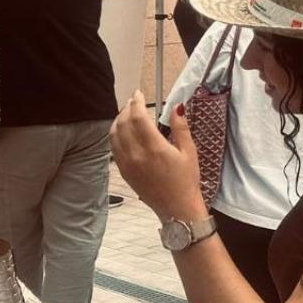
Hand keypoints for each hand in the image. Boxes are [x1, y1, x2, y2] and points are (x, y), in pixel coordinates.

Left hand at [110, 92, 208, 221]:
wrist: (176, 207)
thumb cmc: (186, 180)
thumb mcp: (189, 152)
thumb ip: (181, 127)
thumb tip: (177, 107)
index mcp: (155, 148)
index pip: (138, 118)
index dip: (136, 103)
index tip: (139, 94)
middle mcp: (137, 155)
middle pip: (123, 123)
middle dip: (126, 108)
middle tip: (133, 101)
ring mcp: (127, 164)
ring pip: (114, 134)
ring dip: (118, 120)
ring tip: (126, 113)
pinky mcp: (123, 171)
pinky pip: (113, 147)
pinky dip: (115, 134)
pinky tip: (122, 130)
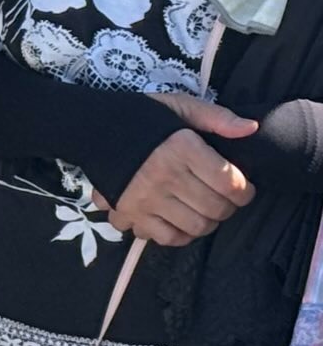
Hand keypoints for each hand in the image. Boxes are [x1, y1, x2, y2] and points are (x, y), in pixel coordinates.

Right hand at [106, 96, 256, 245]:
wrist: (94, 133)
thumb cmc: (145, 119)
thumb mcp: (182, 107)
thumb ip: (218, 118)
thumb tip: (252, 129)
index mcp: (182, 149)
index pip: (230, 183)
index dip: (246, 191)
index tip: (245, 189)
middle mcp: (164, 177)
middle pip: (215, 208)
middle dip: (229, 208)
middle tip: (227, 201)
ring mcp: (145, 199)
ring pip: (194, 226)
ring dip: (208, 223)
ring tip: (206, 212)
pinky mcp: (129, 214)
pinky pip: (166, 237)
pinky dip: (180, 235)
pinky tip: (181, 222)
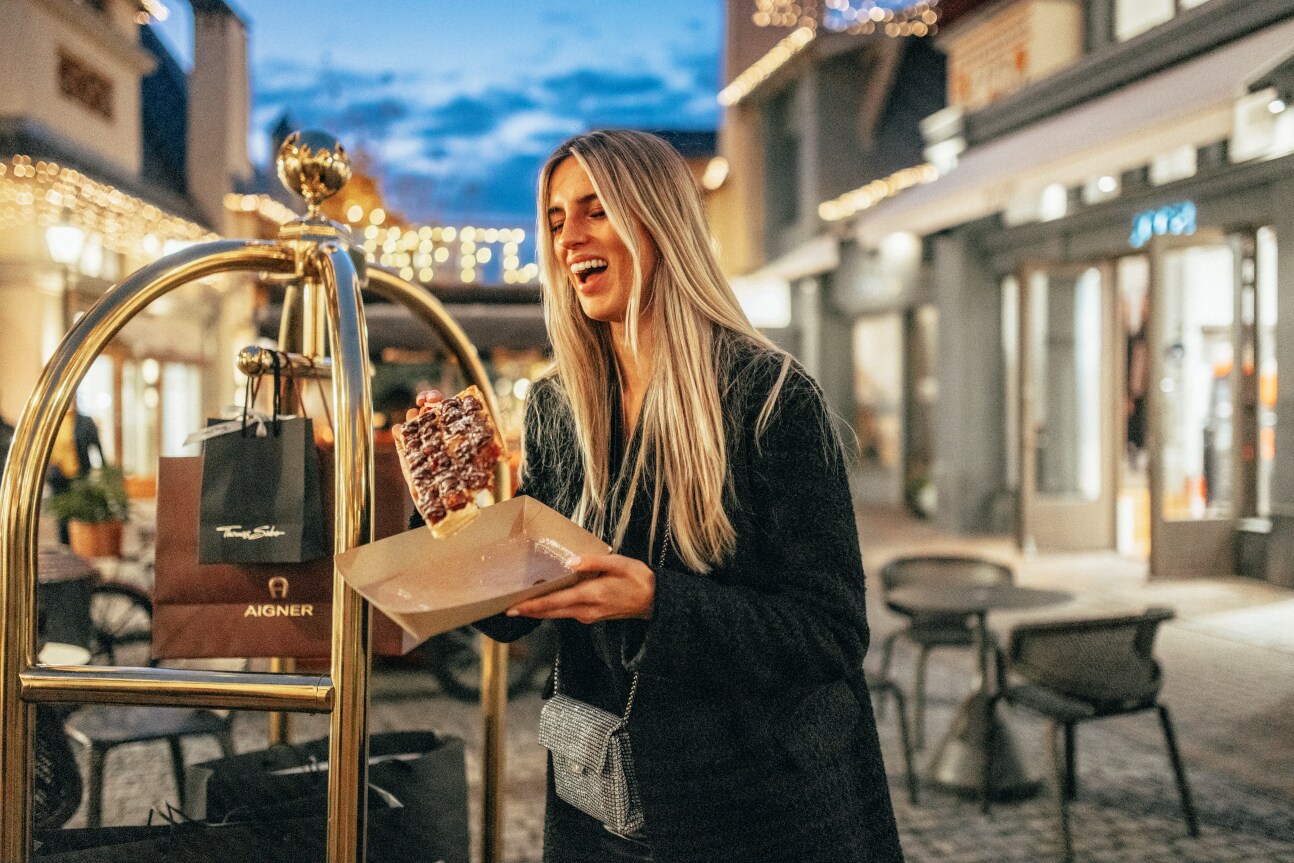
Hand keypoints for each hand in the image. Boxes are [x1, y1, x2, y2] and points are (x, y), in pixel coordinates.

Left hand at [507, 553, 655, 622]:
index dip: (532, 605)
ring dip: (538, 611)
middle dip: (528, 611)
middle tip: (506, 609)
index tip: (513, 607)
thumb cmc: (638, 579)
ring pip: (557, 614)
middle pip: (551, 612)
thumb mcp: (620, 563)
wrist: (655, 600)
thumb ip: (594, 561)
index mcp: (592, 595)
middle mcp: (587, 610)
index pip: (555, 602)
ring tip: (519, 605)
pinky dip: (552, 609)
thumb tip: (570, 561)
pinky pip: (566, 613)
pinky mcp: (591, 616)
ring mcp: (589, 615)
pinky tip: (543, 601)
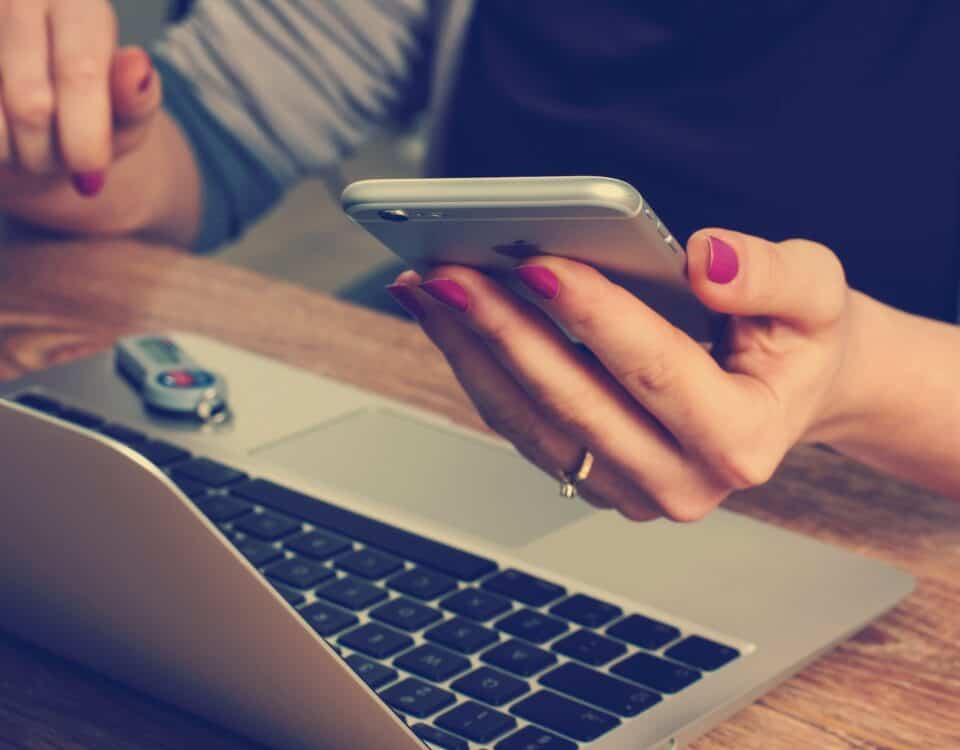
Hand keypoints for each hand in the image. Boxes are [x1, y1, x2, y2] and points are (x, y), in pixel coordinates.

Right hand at [0, 0, 161, 204]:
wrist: (32, 114)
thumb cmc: (89, 110)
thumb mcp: (126, 112)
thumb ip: (137, 98)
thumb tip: (137, 66)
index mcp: (76, 1)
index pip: (79, 73)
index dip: (85, 136)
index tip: (91, 181)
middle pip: (30, 103)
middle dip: (48, 154)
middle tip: (59, 163)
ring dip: (14, 155)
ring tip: (29, 146)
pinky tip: (4, 132)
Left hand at [387, 230, 855, 521]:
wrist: (784, 389)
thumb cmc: (797, 340)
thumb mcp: (817, 293)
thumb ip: (772, 275)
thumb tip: (704, 261)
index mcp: (742, 440)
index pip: (655, 371)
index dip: (594, 316)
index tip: (538, 263)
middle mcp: (681, 482)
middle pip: (574, 403)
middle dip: (505, 331)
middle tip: (450, 271)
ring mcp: (629, 489)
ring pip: (530, 421)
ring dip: (472, 351)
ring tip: (429, 287)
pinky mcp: (592, 477)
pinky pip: (520, 425)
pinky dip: (478, 367)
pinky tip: (447, 317)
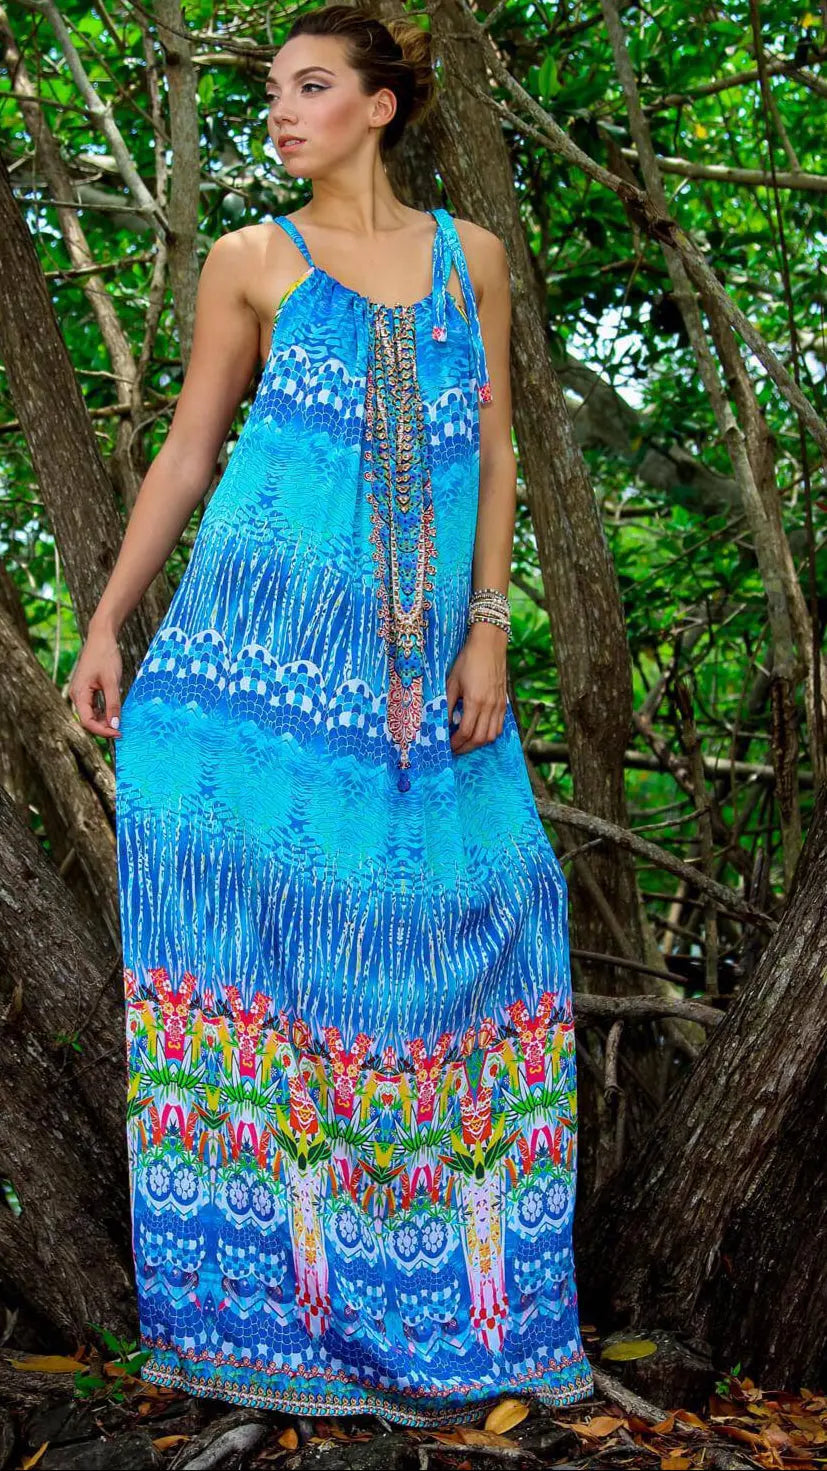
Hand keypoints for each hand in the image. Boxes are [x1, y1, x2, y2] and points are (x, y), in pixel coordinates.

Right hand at [69, 620, 122, 738]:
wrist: (102, 638)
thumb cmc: (105, 656)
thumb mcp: (112, 682)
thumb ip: (113, 704)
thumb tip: (115, 725)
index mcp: (79, 694)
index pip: (87, 722)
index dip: (102, 731)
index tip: (118, 733)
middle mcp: (77, 695)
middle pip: (88, 720)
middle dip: (104, 728)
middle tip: (122, 731)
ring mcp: (82, 693)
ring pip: (91, 715)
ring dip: (104, 721)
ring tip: (120, 723)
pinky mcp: (88, 690)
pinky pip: (94, 707)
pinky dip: (104, 713)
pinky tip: (116, 714)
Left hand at [446, 621, 507, 754]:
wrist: (489, 644)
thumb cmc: (468, 660)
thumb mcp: (452, 681)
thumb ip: (447, 704)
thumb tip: (441, 722)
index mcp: (475, 701)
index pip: (465, 732)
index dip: (455, 743)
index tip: (447, 746)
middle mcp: (490, 706)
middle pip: (479, 738)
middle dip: (466, 748)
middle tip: (455, 749)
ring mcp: (499, 705)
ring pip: (491, 735)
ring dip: (478, 743)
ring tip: (466, 743)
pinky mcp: (504, 702)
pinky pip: (499, 726)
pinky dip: (489, 734)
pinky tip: (479, 732)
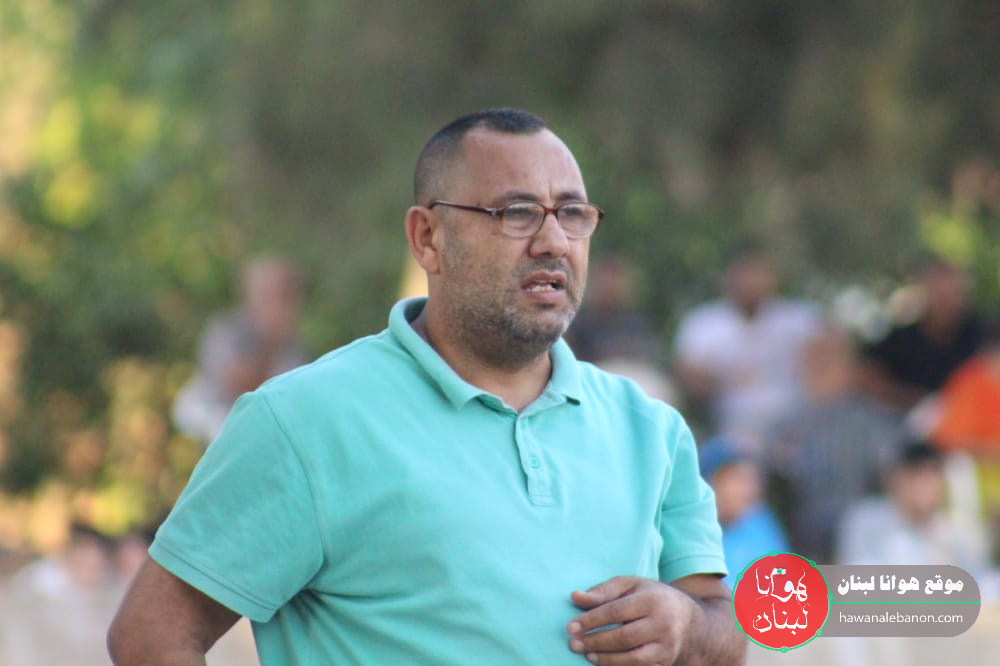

------------

What you return should match the records line for line, minus the pictures.

Hand keypoints for each hand in the image. Boxes are [x1, y1, x2, y2] and points are (x, y), in pixel coordinates.

Left hand at [110, 92, 208, 221]:
wrist: (176, 207)
thumb cmc: (186, 180)
thumb mcp: (189, 152)
thumb ip: (181, 127)
thumb tip: (177, 107)
index mcp: (155, 148)
index pip: (138, 118)
index dip: (136, 103)
index tip: (139, 94)
middle mcp: (137, 155)
middle pip: (123, 123)
middle dip: (126, 108)
middle tip: (133, 101)
ring mcp: (127, 164)
ring pip: (114, 134)
ring dip: (118, 120)
ring tip: (126, 113)
pinky mcp: (123, 171)
pinky pip: (113, 147)
pinky dip: (115, 134)
pinky tip: (122, 130)
Hand keypoints for each hand in the image. Boxes are [x1, y1, x2, y2] and points are (x, y), in pixel coordinates.

Right hand at [106, 96, 256, 245]:
wrist: (94, 133)
thumb cmc: (145, 119)
thumb mcp: (182, 107)
thumb ip: (218, 118)
thumb tip: (252, 129)
index mcp: (182, 149)
index pip: (230, 183)
index dip: (246, 191)
index tip: (245, 189)
middle mcp: (164, 177)
middle pip: (215, 208)
middle dip: (229, 208)
middle tip: (227, 201)
ring mcp: (145, 199)
ring pip: (194, 226)
ring dip: (208, 223)
ring tip: (206, 212)
pinky mcp: (129, 214)
pinky pip: (166, 237)
pinky dip: (180, 235)
pinky tip: (181, 222)
Hand keypoints for each hand in the image. Boxes are [x1, y1, x2, y2] and points are (x, y), in pixel coordinates.

Left hand at [507, 553, 655, 622]:
index dip: (532, 605)
ring dip: (538, 611)
middle dip: (528, 611)
middle tip: (506, 609)
index tip: (513, 607)
thumb cmc: (638, 579)
ring pip: (557, 614)
middle pip: (551, 612)
thumb mcp: (620, 563)
wrist: (655, 600)
thumb ip: (594, 561)
index mcp: (592, 595)
middle mcp: (587, 610)
index pip: (555, 602)
ring tip: (519, 605)
pinky dip: (552, 609)
thumb tip: (570, 561)
pinky pip: (566, 613)
pinky mcp: (591, 616)
ring mcp: (589, 615)
pinky tip: (543, 601)
Hand keypoints for each hand in the image. Boxes are [x1, y1, x2, y2] and points are (x, y), in pixel coordinates.

Right hand at [0, 0, 161, 204]:
wrist: (32, 114)
thumb cmc: (89, 110)
thumb mcp: (126, 112)
thumb ip: (137, 98)
thumb tip: (137, 66)
index mcp: (76, 1)
index pip: (79, 73)
index dip: (85, 136)
index tip: (91, 181)
middle pip: (30, 103)
middle dip: (48, 154)
middle tip: (59, 163)
ring dip: (14, 155)
ring tip: (29, 146)
pinky tip: (4, 132)
Left hand at [387, 230, 855, 521]:
wrist: (784, 389)
thumb cmc: (797, 340)
thumb mcp: (817, 293)
thumb ip: (772, 275)
thumb tip: (704, 261)
index mcp: (742, 440)
index pip: (655, 371)
index dip: (594, 316)
index tip: (538, 263)
middle mcp: (681, 482)
middle pip: (574, 403)
middle dip: (505, 331)
middle tip: (450, 271)
ring mcp: (629, 489)
ring pip: (530, 421)
ring dip: (472, 351)
ring tip: (429, 287)
pinky mcp: (592, 477)
pinky pip: (520, 425)
pinky dip: (478, 367)
pinky tip: (447, 317)
Hand keypoints for each hand in the image. Boxes are [x1, y1, x2, y2] and points are (x, y), in pixel coordinates.

Right hand at [69, 620, 122, 738]:
wrist: (102, 638)
thumb cmc: (105, 656)
thumb mcp: (112, 682)
thumb ip: (113, 704)
thumb tip: (115, 725)
index mcp: (79, 694)
index pip: (87, 722)
index dip: (102, 731)
index tip: (118, 733)
middle mcp: (77, 695)
middle pip: (88, 720)
middle dip: (104, 728)
middle tip: (122, 731)
ring mcp: (82, 693)
ring pip: (91, 715)
ring dip: (104, 721)
ring tip: (120, 723)
pinky mcp: (88, 690)
pinky pip: (94, 707)
pinky dip: (104, 713)
pinky tip: (116, 714)
Left hand at [446, 621, 507, 754]:
wrist: (489, 644)
thumb cmc: (468, 660)
thumb mcp: (452, 681)
thumb ip: (447, 704)
thumb tip: (441, 722)
index mcp: (475, 701)
index pip: (465, 732)
index dip: (455, 743)
index tip: (447, 746)
middle mcp: (490, 706)
middle pip: (479, 738)
middle dip: (466, 748)
middle tip: (455, 749)
ring mcp: (499, 705)
ring pip: (491, 735)
ring dip: (478, 743)
ring tip: (466, 743)
pinky mcp: (504, 702)
pinky pip: (499, 726)
pinky dip: (489, 734)
pinky tip: (479, 732)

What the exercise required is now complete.